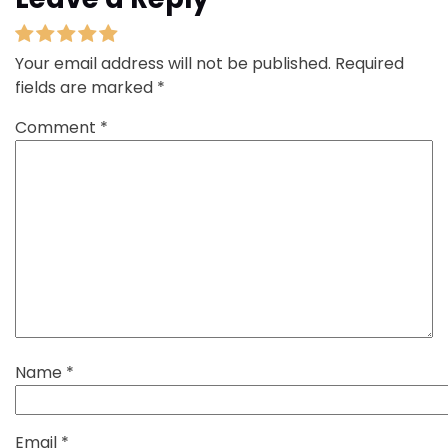
Your email address will not be published.
Required
fields are marked
*
Comment
*
Name
*
Email
*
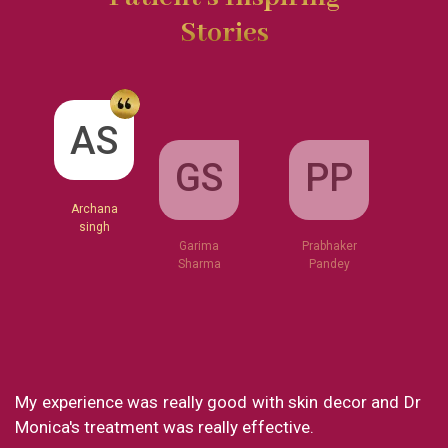
Stories
GS
AS
PP
Garima
Sharma
Archana
Prabhaker
singh
Pandey
nce was really good with skin decor and Dr
What a great 
reatment was really effective.
my experience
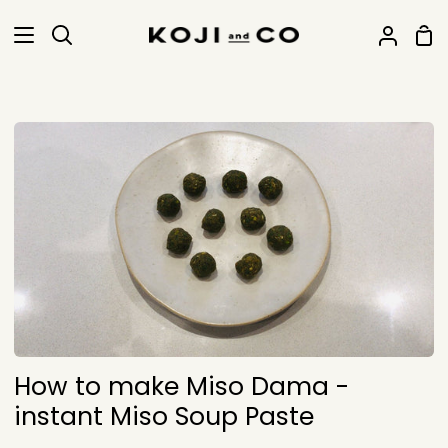
Skip
Sho
to
Search
My
Car
content
Accoun
How to make Miso Dama -
instant Miso Soup Paste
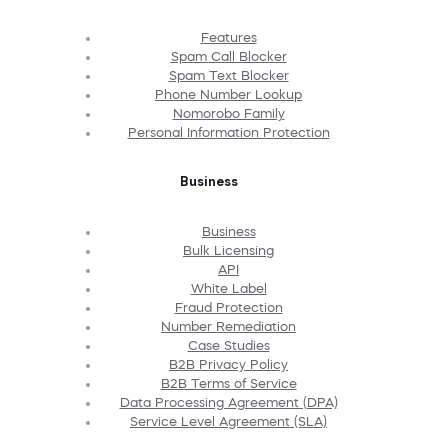
Features
Spam Call Blocker
Spam Text Blocker
Phone Number Lookup
Nomorobo Family
Personal Information Protection
Business
Business
Bulk Licensing
API
White Label
Fraud Protection
Number Remediation
Case Studies
B2B Privacy Policy
B2B Terms of Service
Data Processing Agreement (DPA)
Service Level Agreement (SLA)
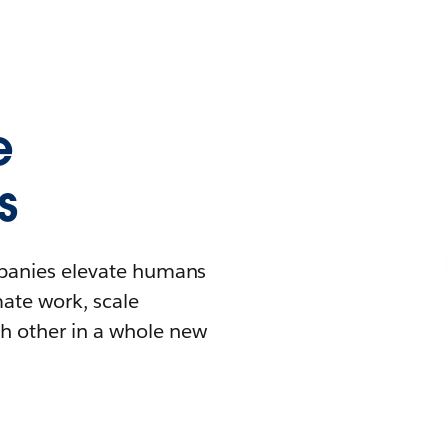
e
s
mpanies elevate humans
mate work, scale
h other in a whole new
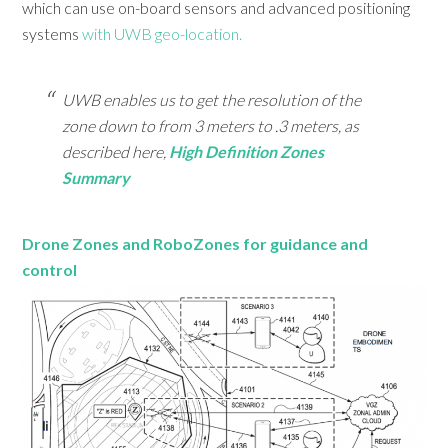
which can use on-board sensors and advanced positioning
systems
with UWB geo-location.
UWB enables us to get the resolution of the
zone down to from 3 meters to .3 meters, as
described here,
High Definition Zones
Summary
Drone Zones and RoboZones for guidance and
control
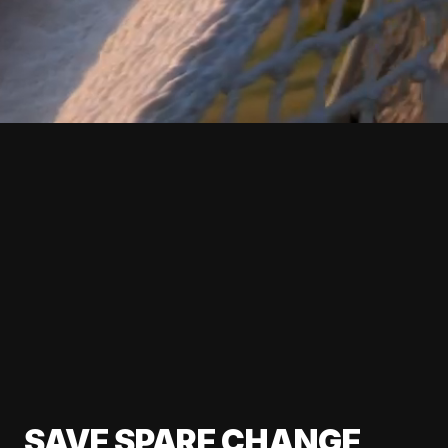
SAVE SPARE CHANGE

WHAT TO PRODUCE :: Report every line of the entries that carries the word "Zones".

COMPLETED TASK ::
High Definition Zones
Drone Zones and RoboZones for guidance and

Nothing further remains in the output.